■ THE TASK ■
Transcribe, verbatim, every line from the start of the entries through the line that contains "cuenta, no temas."; include both boundary lines and omit all others.
*** MATERIAL PROVIDED ***
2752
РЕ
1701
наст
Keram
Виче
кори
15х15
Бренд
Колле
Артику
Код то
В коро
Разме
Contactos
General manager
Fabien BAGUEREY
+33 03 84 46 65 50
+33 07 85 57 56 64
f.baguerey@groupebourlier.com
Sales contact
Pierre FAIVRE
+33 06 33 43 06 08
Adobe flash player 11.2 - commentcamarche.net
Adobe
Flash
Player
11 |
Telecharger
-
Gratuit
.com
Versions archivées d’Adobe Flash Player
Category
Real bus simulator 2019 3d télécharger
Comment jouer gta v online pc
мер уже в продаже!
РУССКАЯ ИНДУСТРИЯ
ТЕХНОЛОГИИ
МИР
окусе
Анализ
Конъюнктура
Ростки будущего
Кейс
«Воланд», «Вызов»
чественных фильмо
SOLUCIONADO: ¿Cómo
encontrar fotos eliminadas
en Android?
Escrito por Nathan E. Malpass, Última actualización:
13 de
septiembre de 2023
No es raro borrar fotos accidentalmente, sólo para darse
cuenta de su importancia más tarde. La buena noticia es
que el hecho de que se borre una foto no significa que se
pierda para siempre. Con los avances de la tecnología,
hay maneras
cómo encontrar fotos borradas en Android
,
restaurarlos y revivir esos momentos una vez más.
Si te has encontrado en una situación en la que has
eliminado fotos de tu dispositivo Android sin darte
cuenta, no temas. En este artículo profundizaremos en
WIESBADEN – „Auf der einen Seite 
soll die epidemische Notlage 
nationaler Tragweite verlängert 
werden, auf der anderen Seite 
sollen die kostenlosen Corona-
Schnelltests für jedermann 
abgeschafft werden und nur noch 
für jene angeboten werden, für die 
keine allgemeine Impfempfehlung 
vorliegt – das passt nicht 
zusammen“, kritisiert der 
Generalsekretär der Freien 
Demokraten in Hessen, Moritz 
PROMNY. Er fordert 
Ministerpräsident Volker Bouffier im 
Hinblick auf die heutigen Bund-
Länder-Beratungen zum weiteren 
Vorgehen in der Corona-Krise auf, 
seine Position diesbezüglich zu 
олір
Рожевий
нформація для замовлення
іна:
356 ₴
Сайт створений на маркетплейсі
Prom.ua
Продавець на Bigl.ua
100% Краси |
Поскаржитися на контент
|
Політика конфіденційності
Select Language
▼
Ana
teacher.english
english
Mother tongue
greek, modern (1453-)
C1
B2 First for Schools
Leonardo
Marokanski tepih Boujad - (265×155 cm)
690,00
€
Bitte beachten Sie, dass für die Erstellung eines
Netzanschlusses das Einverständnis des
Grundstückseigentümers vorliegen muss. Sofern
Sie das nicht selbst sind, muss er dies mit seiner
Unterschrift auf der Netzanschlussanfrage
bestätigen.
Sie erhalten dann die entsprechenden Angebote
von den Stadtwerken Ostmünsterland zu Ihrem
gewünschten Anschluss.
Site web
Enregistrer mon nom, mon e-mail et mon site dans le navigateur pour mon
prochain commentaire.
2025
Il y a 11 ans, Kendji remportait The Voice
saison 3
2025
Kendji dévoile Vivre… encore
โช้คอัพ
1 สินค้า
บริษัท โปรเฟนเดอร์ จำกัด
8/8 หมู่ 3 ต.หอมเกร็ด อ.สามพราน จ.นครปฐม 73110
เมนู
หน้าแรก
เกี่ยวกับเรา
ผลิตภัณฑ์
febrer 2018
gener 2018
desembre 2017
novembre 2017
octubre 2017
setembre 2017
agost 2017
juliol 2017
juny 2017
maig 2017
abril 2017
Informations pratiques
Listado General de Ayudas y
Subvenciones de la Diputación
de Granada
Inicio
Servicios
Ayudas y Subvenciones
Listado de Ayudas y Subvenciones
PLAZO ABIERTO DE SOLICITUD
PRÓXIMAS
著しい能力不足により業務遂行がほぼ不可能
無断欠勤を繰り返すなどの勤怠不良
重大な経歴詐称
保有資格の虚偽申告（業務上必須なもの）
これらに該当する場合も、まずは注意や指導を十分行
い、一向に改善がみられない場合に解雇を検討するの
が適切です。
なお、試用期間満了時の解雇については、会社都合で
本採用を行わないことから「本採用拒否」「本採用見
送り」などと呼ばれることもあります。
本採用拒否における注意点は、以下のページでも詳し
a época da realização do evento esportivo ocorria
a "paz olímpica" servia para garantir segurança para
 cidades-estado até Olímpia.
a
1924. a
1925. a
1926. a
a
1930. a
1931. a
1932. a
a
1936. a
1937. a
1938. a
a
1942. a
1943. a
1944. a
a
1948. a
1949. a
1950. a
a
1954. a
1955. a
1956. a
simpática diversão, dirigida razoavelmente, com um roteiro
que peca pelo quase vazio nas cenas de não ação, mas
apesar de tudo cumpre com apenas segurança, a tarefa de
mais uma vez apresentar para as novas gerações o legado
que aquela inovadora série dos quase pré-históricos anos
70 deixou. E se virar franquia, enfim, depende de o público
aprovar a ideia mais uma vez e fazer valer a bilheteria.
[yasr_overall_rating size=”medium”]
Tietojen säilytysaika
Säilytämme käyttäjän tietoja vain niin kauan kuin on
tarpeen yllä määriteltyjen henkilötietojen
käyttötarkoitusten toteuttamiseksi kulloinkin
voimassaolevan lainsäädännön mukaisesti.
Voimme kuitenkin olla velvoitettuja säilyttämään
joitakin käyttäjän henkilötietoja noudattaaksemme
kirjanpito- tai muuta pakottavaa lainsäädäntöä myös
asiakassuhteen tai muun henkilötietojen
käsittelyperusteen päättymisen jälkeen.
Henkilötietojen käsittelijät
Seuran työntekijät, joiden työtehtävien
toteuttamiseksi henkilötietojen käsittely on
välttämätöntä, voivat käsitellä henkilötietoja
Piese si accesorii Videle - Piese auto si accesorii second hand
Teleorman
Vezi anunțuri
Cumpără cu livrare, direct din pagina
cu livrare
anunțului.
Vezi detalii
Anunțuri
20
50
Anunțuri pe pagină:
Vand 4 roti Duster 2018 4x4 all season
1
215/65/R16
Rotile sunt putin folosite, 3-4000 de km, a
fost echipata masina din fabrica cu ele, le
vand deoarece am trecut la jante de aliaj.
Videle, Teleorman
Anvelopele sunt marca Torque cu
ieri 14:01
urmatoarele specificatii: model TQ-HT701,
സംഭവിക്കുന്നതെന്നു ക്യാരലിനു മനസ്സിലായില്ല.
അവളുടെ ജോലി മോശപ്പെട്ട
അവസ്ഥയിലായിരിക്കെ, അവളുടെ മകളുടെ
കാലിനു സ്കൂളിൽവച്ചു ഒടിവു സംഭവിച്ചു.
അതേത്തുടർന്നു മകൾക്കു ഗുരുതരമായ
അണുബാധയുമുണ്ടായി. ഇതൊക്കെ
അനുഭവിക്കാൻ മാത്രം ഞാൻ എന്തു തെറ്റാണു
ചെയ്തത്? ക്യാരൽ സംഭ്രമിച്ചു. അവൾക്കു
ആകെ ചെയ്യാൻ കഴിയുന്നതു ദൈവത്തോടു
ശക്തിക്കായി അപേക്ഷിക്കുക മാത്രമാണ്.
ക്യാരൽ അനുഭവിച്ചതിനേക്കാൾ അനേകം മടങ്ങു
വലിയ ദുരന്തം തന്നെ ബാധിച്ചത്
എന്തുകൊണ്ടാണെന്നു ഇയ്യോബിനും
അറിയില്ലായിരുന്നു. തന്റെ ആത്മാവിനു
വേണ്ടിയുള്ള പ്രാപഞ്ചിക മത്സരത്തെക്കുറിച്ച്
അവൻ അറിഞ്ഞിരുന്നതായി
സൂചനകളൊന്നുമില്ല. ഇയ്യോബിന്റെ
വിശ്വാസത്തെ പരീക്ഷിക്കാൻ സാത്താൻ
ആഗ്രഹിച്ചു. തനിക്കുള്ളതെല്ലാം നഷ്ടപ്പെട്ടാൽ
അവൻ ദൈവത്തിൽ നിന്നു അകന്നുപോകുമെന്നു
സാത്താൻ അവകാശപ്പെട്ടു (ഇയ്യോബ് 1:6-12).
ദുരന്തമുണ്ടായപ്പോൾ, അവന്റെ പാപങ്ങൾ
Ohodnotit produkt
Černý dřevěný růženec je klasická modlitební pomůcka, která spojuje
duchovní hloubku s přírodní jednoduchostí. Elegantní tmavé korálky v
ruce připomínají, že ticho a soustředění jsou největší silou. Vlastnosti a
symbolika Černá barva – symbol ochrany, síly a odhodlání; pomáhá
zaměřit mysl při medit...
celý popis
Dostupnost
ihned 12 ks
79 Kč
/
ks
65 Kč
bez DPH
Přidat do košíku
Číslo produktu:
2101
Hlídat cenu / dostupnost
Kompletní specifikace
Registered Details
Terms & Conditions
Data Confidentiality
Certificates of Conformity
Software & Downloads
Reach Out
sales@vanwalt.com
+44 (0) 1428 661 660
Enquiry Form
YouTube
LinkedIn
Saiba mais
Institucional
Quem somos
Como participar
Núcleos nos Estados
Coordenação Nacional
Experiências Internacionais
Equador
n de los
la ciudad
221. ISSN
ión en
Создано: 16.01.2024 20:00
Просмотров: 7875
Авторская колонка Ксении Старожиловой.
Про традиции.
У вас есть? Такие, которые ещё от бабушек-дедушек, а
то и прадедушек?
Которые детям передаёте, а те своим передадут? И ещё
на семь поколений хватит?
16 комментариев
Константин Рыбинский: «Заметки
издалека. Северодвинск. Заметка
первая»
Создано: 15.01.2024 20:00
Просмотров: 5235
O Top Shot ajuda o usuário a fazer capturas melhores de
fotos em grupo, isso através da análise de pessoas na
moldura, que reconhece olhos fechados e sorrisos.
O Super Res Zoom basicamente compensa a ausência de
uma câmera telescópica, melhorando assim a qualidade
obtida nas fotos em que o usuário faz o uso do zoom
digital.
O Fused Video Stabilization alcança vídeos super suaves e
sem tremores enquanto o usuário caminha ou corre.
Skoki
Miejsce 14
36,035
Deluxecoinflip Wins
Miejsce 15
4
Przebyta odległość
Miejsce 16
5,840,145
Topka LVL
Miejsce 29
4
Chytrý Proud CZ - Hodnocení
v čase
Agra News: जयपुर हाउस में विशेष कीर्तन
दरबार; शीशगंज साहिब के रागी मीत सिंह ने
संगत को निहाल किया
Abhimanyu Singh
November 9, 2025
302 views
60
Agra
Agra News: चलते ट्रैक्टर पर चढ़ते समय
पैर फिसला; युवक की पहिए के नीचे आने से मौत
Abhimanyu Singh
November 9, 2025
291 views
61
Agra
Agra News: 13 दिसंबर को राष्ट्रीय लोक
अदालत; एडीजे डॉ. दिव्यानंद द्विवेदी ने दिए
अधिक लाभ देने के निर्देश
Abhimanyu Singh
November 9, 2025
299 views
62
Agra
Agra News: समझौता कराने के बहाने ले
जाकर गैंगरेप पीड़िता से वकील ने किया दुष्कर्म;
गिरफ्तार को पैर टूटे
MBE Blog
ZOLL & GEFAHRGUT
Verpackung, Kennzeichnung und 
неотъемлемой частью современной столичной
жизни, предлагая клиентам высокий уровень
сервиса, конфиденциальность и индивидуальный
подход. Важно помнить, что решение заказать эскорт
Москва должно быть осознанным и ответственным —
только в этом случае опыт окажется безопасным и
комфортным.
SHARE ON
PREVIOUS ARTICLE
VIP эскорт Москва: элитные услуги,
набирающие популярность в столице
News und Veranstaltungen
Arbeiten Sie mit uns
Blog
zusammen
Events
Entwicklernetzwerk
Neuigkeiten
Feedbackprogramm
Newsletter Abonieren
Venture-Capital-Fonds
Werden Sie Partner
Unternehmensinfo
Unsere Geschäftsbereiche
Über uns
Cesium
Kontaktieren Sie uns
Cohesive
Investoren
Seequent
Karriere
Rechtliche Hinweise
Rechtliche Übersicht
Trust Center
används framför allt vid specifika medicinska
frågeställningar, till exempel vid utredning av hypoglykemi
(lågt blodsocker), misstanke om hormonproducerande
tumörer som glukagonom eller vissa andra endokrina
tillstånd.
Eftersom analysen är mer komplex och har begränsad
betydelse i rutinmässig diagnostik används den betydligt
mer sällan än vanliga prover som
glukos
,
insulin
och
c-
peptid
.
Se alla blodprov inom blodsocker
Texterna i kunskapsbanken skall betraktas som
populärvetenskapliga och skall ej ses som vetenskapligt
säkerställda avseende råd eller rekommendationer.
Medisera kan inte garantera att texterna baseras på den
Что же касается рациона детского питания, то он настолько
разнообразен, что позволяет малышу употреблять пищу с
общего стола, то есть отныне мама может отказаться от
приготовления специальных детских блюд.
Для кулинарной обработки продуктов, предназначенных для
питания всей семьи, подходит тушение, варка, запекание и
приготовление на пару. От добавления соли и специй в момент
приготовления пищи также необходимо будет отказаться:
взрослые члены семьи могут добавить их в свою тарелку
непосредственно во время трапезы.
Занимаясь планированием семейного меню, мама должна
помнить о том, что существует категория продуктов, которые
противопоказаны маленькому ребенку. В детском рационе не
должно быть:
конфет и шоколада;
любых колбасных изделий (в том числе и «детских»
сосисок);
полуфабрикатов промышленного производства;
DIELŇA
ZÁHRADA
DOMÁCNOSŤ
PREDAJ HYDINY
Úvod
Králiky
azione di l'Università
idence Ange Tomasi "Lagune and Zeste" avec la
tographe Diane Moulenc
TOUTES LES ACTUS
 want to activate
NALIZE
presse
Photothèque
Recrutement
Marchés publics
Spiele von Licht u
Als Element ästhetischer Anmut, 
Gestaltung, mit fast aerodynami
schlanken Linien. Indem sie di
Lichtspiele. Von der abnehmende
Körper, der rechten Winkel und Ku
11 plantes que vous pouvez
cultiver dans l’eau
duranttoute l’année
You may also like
*** End of MATERIAL PROVIDED ***
■ RESPONSE BOX ■
2752
РЕ
1701
наст
Keram
Виче
кори
15х15
Бренд
Колле
Артику
Код то
В коро
Разме
Contactos
General manager
Fabien BAGUEREY
+33 03 84 46 65 50
+33 07 85 57 56 64
f.baguerey@groupebourlier.com
Sales contact
Pierre FAIVRE
+33 06 33 43 06 08
Adobe flash player 11.2 - commentcamarche.net
Adobe
Flash
Player
11 |
Telecharger
-
Gratuit
.com
Versions archivées d’Adobe Flash Player
Category
Real bus simulator 2019 3d télécharger
Comment jouer gta v online pc
мер уже в продаже!
РУССКАЯ ИНДУСТРИЯ
ТЕХНОЛОГИИ
МИР
окусе
Анализ
Конъюнктура
Ростки будущего
Кейс
«Воланд», «Вызов»
чественных фильмо
SOLUCIONADO: ¿Cómo
encontrar fotos eliminadas
en Android?
Escrito por Nathan E. Malpass, Última actualización:
13 de
septiembre de 2023
No es raro borrar fotos accidentalmente, sólo para darse
cuenta de su importancia más tarde. La buena noticia es
que el hecho de que se borre una foto no significa que se
pierda para siempre. Con los avances de la tecnología,
hay maneras
cómo encontrar fotos borradas en Android
,
restaurarlos y revivir esos momentos una vez más.
Si te has encontrado en una situación en la que has
eliminado fotos de tu dispositivo Android sin darte
cuenta, no temas. En este artículo profundizaremos en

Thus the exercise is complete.